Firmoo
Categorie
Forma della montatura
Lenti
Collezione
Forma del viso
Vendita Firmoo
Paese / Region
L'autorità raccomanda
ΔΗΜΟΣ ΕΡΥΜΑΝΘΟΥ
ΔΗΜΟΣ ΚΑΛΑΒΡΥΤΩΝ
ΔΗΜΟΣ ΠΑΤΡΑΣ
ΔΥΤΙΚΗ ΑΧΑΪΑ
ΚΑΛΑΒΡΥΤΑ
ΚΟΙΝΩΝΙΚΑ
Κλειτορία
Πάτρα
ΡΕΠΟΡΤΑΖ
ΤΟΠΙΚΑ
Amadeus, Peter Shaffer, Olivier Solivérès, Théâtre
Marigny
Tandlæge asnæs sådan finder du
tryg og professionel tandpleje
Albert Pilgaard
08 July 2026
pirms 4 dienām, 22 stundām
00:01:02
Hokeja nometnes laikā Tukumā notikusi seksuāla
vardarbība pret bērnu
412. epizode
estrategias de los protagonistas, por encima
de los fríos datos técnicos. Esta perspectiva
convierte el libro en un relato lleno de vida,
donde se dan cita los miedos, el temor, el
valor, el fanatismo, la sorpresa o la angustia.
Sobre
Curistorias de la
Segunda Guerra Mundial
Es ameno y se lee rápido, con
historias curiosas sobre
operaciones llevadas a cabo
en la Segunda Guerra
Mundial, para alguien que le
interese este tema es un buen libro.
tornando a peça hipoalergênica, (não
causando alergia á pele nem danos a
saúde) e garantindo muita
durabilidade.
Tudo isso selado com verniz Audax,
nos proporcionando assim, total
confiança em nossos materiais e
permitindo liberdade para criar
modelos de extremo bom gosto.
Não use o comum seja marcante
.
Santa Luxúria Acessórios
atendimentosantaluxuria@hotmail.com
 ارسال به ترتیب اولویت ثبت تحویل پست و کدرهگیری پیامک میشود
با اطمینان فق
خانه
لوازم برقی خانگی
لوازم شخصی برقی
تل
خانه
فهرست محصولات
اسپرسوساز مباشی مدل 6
- - - - -
What needs to be done » Reproduce every line of the rows above word for word, keeping the original line breaks, spelling, and punctuation.

Reply »
Firmoo
Categorie
Forma della montatura
Lenti
Collezione
Forma del viso
Vendita Firmoo
Paese / Region
L'autorità raccomanda
ΔΗΜΟΣ ΕΡΥΜΑΝΘΟΥ
ΔΗΜΟΣ ΚΑΛΑΒΡΥΤΩΝ
ΔΗΜΟΣ ΠΑΤΡΑΣ
ΔΥΤΙΚΗ ΑΧΑΪΑ
ΚΑΛΑΒΡΥΤΑ
ΚΟΙΝΩΝΙΚΑ
Κλειτορία
Πάτρα
ΡΕΠΟΡΤΑΖ
ΤΟΠΙΚΑ
Amadeus, Peter Shaffer, Olivier Solivérès, Théâtre
Marigny
Tandlæge asnæs sådan finder du
tryg og professionel tandpleje
Albert Pilgaard
08 July 2026
pirms 4 dienām, 22 stundām
00:01:02
Hokeja nometnes laikā Tukumā notikusi seksuāla
vardarbība pret bērnu
412. epizode
estrategias de los protagonistas, por encima
de los fríos datos técnicos. Esta perspectiva
convierte el libro en un relato lleno de vida,
donde se dan cita los miedos, el temor, el
valor, el fanatismo, la sorpresa o la angustia.
Sobre
Curistorias de la
Segunda Guerra Mundial
Es ameno y se lee rápido, con
historias curiosas sobre
operaciones llevadas a cabo
en la Segunda Guerra
Mundial, para alguien que le
interese este tema es un buen libro.
tornando a peça hipoalergênica, (não
causando alergia á pele nem danos a
saúde) e garantindo muita
durabilidade.
Tudo isso selado com verniz Audax,
nos proporcionando assim, total
confiança em nossos materiais e
permitindo liberdade para criar
modelos de extremo bom gosto.
Não use o comum seja marcante
.
Santa Luxúria Acessórios
atendimentosantaluxuria@hotmail.com
 ارسال به ترتیب اولویت ثبت تحویل پست و کدرهگیری پیامک میشود
با اطمینان فق
خانه
لوازم برقی خانگی
لوازم شخصی برقی
تل
خانه
فهرست محصولات
اسپرسوساز مباشی مدل 6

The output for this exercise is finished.